The San Francisco Police Department revealed a videotape of a typical smash and grab robbery in the city:
The burglar approaches the car. He's about to break in. Suddenly, by coincidence, a patrol car passes by on the adjoining street, so he walks around the decoy car. Seconds later, he comes back undaunted. The burglar throws a sparkplug into the window, quickly reaches in and grabs the laptop.
It took just 20 seconds and he was gone.
Later, police in an unmarked car chased and arrested the suspect.
"This individual may break into three, four, five cars a day, seven days a week, 365 days a year. So when you're lucky enough to apprehend one of these suspects, that's a significant impact on the reduction of auto burglaries," says Dep. Chief Kevin Cashman.
Police say the video shows just how brazen and determined smash and grab burglars can be. The sight of a police car didn't even deter the suspect.
"It just stopped him momentarily. He waited for that marked unit to go back and still committed the burglary of that vehicle," says Dep. Chief David Shinn.
Investigators say the stolen property is usually sold within an hour of the burglary.
Some popular items like laptops and iPods are even ordered by burglary rings in advance.
"We've seen people that have been taking or recruiting individuals to go out and procure more of these items at a low price," says Lt. Michael Biel.
Police say most of the smash and grabs occur in three areas of the city:
Police say they're averaging a thousand cases a month.
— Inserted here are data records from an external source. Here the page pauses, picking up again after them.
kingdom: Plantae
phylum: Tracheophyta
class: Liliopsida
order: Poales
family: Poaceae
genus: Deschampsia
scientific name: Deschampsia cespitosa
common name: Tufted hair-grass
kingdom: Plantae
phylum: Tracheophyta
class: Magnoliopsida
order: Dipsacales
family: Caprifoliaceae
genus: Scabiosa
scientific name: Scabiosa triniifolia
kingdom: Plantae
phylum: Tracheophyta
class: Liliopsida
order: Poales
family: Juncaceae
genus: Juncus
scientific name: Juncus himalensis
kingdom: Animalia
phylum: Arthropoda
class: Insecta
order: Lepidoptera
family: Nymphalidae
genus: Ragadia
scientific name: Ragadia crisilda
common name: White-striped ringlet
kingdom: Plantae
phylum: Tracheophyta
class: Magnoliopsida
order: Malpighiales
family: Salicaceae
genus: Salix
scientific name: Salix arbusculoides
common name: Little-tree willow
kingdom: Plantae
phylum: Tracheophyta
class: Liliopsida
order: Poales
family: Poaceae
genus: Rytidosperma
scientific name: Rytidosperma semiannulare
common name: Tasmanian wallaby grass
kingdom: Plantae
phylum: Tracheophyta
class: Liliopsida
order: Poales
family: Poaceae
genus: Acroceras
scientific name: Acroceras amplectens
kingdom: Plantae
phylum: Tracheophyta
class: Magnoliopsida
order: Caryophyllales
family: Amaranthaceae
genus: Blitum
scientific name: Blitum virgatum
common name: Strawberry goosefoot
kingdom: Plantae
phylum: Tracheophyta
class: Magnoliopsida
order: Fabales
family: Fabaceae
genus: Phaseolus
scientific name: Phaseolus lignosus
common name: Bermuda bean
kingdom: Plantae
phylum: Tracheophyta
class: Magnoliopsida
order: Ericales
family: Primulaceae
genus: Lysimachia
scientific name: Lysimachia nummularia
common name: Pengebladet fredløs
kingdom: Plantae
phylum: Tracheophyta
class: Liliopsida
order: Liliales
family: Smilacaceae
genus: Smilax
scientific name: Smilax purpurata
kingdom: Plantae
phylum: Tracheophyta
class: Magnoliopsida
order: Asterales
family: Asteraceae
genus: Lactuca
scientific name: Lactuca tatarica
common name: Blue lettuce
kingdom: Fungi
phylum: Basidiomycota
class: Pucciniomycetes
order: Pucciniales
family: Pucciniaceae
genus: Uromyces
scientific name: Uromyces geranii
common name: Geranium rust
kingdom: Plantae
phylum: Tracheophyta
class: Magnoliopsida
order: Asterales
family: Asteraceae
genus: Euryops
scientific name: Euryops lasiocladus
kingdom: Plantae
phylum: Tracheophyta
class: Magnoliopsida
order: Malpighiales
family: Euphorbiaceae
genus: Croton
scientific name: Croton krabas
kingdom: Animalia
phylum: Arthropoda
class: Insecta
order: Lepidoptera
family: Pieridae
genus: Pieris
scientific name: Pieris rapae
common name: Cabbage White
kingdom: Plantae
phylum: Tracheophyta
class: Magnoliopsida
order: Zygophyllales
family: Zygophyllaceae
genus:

One woman we spoke to had her GPS stolen, which was worth $300 and cost her an additional $250 to have her window fixed.
Police are warning burglars that they'll be conducting more stings like this one.
"We're using vehicles like this and if something looks too good to be true, it probably is," says Biel.
Police say that this is the most preventable of all crimes, just don't leave any items in your car for the burglars to see.